Unlike the older generation of the Ecclesia Minor he was involved in politics and as a member of the Sejm repeatedly defended the rights of minority believers and dissenters there. At the zjazd meeting of the nobility in Lublin (4 June 1606) he objected to the revolt of the nobility against the king and senators, and was elected to the committee that put together the articles of a request for nobles to the king. He spent time in Gdańsk in 1610, and in 1611 was delegated to the Lithuanian provincial synod. He participated in the Zebrzydowski Rebellion.

He married Regina Dudycz, daughter of Andreas Dudith.

== Works ==
He prepared the Polish and Latin text of the 1605 Racovian Catechism, which Fausto Sozzini, who died in 1604, did not manage to complete. He worked together with Piotr Stoiński Jr. and Jan Völkel. In 1605, Moskorzowski translated the Cathecism into Latin.

=== As author ===
- Oratio qua continetur brevis calumniarum depulsio, quibus premuntur illi qui in doctrina Christi et Apostolorum studium suum posuerunt... Ad regem et senatores fidelis subditi. Kraków: drukarnia A. Rodeckiego, 1595.
- Odpowiedź na script Przestrogą nazwany, który X. Jan Petrycy, minister zboru na Jodłowie, wydał w roku 1600. Raków, 1606.
- Zniesienie zawstydzenia, które X. Piotr Skarga, jezuita, wnieść niesłusznie na zbór Pana Jezusa Nazareńskiego usiłował. Raków, 1607.
- Zniesienie Wtorego zawstydzenia, które X. Piotr Skarga, jezuita, na zbór Pana Jezusa Nazareńskiego wnieść usiłował. Raków, 1610.
- Refutatio Appendicis, quam Martinus Smiglecius jesuita... Hieronimo Moscorovio opposuit, Raków: drukarnia S. Sternackiego, 1613.
- Odpowiedź na książkę X. Gurskiego, którą Wyjawieniem niewstydu ariańskiego nazwał. n.p., 1617.
- Refutatio libri de baptismo Martini Smiglecii jesuitae.
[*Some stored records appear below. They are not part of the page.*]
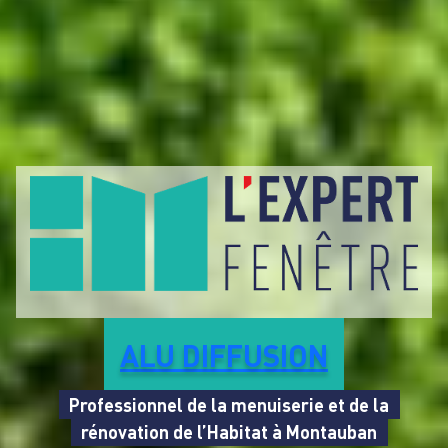
ALU DIFFUSION
Professionnel de la menuiserie et de la
rénovation de l’Habitat à Montauban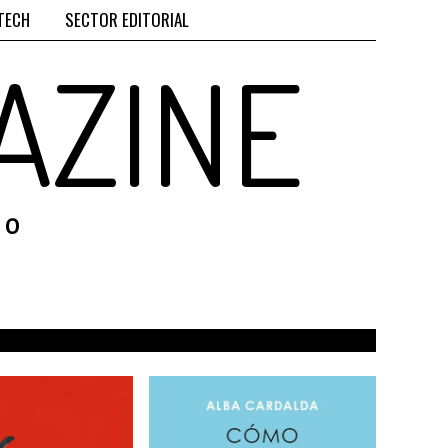
TECH
SECTOR EDITORIAL
AZINE
RO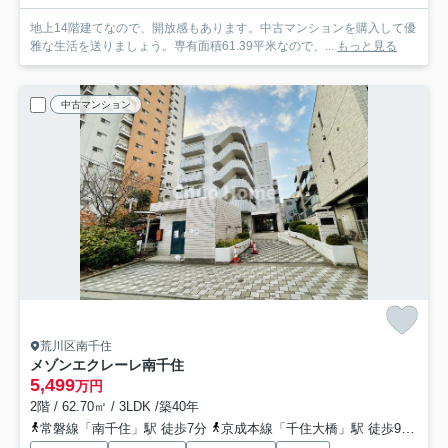
地上14階建てなので、開放感もあります。中古マンションを購入して優
雅な生活を送りましょう。専有面積61.39平米なので、...
もっと見る
中古マンション
荒川区南千住
メゾンエクレーレ南千住
5,499
万円
2階 / 62.70㎡ / 3LDK /築40年
常磐線「南千住」駅 徒歩7分
京成本線「千住大橋」駅 徒歩9分
日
Raków, 1617.
- Defensio animadversionum Fausti Socini, Raków: drukarnia S. Sternacki, 1618.
- with W. Smalcius, O pobudkach i środkach do połączenia się arianów z menonitami. Unpublished manuscript in the Acts of the Socinian Synod.

=== As editor ===
- Socyn, F. De statu primi hominis ante lapsum disputatio. Raków: drukarnia S. Sternackiego, 1610.
- Socyn, F. Explcationes et paraphrases variorum scripturae locorum. Raków, 1614
- Socyn, F. Concionis Christi explicatio. Raków: drukarnia S. Sternackiego, 1616.
- Socyn, F. Explcatio primae partis capitis Evangelii Joannis. Raków: drukarnia S. Sternackiego, 1618.
- Disputatio Joannis Stoienscii cum Joanne Maria carmelita. Raków: drukarnia S. Sternackiego, 1618.

=== Disputed authorship ===
- Philopolites, to jest Miłośnik Ojczyzny, albo o powinności dobrego obywatela, ojczyźnie dobrze chcącego i onę miłującego, krótki traktat. Kraków, 1588.
- Katechizm zboru tych ludzi, którzy.... Raków, 1605; new ed., Raków, 1619.
  - The so-called Racovian Catechism. Moskorzowski is the author of the dedication to James I of England in the English translation of the Cathecism.
- Zawstydzenie księdza Skargi abo animadversie na książkę księdza Skargi, jezuity, którą zawstydzeniem arianów nazwał. Raków, 1606.
  - Most likely, the author is Valentinus Smalcius, but in Moskorzowski claims authorship in Refutatio Appendicis, quam Martinus Smiglecius jesuita... Hieronimo Moscorovio opposuit.
- Wtóre zawstydzenie x. Skargi abo odpis na potworną książkę jego której dał tytuł: "Mesyasz nowych arianów wedle Alkoranu tureckiego... Roku 1615". n.p., n.d.
  - Authorship attributed by Estreicher.

== Bibliography ==
- Bibliografia Literatury Polskiej – Nowy Korbut, vol. 2 Piśmiennictwo Staropolskie, 542–44. Warszawa: Państwowy Instytut Wydawniczy, 1964.
- Chmaj, L. Bracia Polscy - Ludzie, idee, wpływy. Warszawa: PWN, 1957.
- Pasierbiński, Tadeusz. Hieronim z Moskorzowa Moskorzowski. Warszawa, 1931.
- Tync, S. "Wyższa szkoła braci polskich w Rakowie. Zarys jej dziejów (1602-1638)." In Studia nad arianizmem. Warszawa, 1959.